Namun tiba-tiba seseorang menyahut dari tempat
jatuhnya mayat Satria Tangkas itu.
"Tak perlu repot-repot mencari jeruk! Aku bisa mengobatimu, Garong Codet!"
Suara tua itu cepat dipandang oleh mereka bertiga.
Terkesiap mata mereka melihat seorang nenek berjubah kuning sudah berdiri di
sana dengan tongkat kayu
merahnya yang berkepala burung garuda.
"Mau apa nenek peot itu kemari?" geram Garong Codet pelan.
Tikus Ningrat menyahut, "Mungkin mau
mendaftarkan diri sebagai tumbal berikutnya!"

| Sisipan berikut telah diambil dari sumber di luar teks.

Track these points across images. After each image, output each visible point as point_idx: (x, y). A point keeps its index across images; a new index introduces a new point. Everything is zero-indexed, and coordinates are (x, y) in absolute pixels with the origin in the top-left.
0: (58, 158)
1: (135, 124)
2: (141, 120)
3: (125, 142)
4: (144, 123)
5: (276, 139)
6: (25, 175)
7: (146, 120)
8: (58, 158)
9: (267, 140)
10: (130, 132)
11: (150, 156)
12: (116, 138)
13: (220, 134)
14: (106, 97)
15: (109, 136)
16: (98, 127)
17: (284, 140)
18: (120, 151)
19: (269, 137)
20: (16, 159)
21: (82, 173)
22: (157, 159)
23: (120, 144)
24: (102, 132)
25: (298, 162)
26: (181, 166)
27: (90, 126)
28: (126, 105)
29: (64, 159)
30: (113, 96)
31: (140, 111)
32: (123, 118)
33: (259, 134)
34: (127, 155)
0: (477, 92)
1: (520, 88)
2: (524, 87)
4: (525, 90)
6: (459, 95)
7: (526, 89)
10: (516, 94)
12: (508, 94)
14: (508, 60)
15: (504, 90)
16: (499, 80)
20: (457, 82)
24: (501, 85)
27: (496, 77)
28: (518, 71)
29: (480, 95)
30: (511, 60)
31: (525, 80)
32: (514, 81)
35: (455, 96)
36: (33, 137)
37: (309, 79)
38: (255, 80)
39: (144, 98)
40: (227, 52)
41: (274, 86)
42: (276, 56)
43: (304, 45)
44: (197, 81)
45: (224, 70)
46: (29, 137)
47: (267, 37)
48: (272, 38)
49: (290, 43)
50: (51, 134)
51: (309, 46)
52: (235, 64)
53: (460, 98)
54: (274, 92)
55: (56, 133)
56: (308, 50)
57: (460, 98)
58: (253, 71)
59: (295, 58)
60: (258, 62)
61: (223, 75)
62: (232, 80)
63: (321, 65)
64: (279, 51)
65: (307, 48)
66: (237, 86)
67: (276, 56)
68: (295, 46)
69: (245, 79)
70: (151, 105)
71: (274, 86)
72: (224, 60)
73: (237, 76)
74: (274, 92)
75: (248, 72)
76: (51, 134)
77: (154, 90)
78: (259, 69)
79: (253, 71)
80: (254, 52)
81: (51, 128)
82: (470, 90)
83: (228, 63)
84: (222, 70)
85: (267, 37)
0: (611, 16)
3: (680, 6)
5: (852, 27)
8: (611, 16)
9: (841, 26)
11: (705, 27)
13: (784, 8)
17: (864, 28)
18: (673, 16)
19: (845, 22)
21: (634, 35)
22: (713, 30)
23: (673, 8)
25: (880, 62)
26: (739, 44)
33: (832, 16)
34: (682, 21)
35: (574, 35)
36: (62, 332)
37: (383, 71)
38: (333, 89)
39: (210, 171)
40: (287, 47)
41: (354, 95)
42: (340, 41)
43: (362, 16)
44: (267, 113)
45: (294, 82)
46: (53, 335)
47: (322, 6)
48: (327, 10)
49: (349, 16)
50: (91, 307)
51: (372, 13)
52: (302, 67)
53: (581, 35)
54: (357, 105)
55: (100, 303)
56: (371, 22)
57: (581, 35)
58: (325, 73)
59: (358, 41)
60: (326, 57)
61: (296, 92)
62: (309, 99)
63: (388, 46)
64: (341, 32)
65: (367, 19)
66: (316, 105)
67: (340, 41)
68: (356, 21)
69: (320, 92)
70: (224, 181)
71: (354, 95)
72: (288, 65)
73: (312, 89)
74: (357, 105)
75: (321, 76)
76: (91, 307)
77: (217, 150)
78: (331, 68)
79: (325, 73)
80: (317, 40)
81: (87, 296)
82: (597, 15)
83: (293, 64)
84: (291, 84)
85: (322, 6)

Pada saat itu, Nyai Komprang segera sentakkan
tongkatnya ke tanah. Jleeg...! Sentakan itu sangat pelan, tapi menghadirkan
kekuatan yang cukup dahsyat. Tubuh Setan Culik terpental ke atas hingga
kepalanya membentur dahan pohon dengan keras.
Wuttt...! Prokkk...!
Krakkk...! Dahan pohon sebesar betis itu patah
seketika karena terkena sodokan kepala Setan Culik
dengan sangat kuat dari arah bawah. Patahan dahan itu menjatuhi tubuh Tikus
Ningrat yang tak sempat
menghindar. Prukk...! Beengg...!
Kepala Tikus Ningrat terhantam dahan sebesar betis.
Sementara itu, Garong Codet sudah lebih dulu menjauh dari tempat itu untuk
menghindari dahan yang jatuh.
Akibat kepalanya terkena dahan, Tikus Ningrat pun
jatuh terduduk dengan lemas. Kepalanya pusing tujuh keliling, seperti banyak
bintang yang mengelilingi
kepalanya. Sedangkan Setan Culik terkulai lemas, jatuh
di sebuah dahan. Tubuhnya tersampir di dahan itu
seperti sarung sedang dijemur.
"Hebat sekali, kau, Nek"!" kata Garong Codet dengan suara sember. "Rupanya kau
datang untuk sumbangkan kepala sebagai tumbal Mustika Serat Iblis juga"!"
"Aku datang untuk menuntut kematian kedua
muridku! Nyawa kalian bertiga belum impas untuk
menebus kematian kedua muridku itu!"
"Kalau begitu, nyawamu ditambahkan juga sebagai pelengkapnya biar impas!" Garong
Codet tak bisa membentak, karena tenggorokannya terasa sakit jika
digunakan bicara terlalu keras, sehingga sejak tadi bicaranya cukup pelan dan
berkesan lembut bagai orang sedang memadu kasih. Garong Codet benci dengan
keadaan suaranya, tapi demi menahan supaya tidak
menjadi lebih parah lagi, ia terpaksa bertutur kata dengan suara lemah lembut.
"Garong Codet! Bersiaplah untuk mati di tanganku, Keparat!"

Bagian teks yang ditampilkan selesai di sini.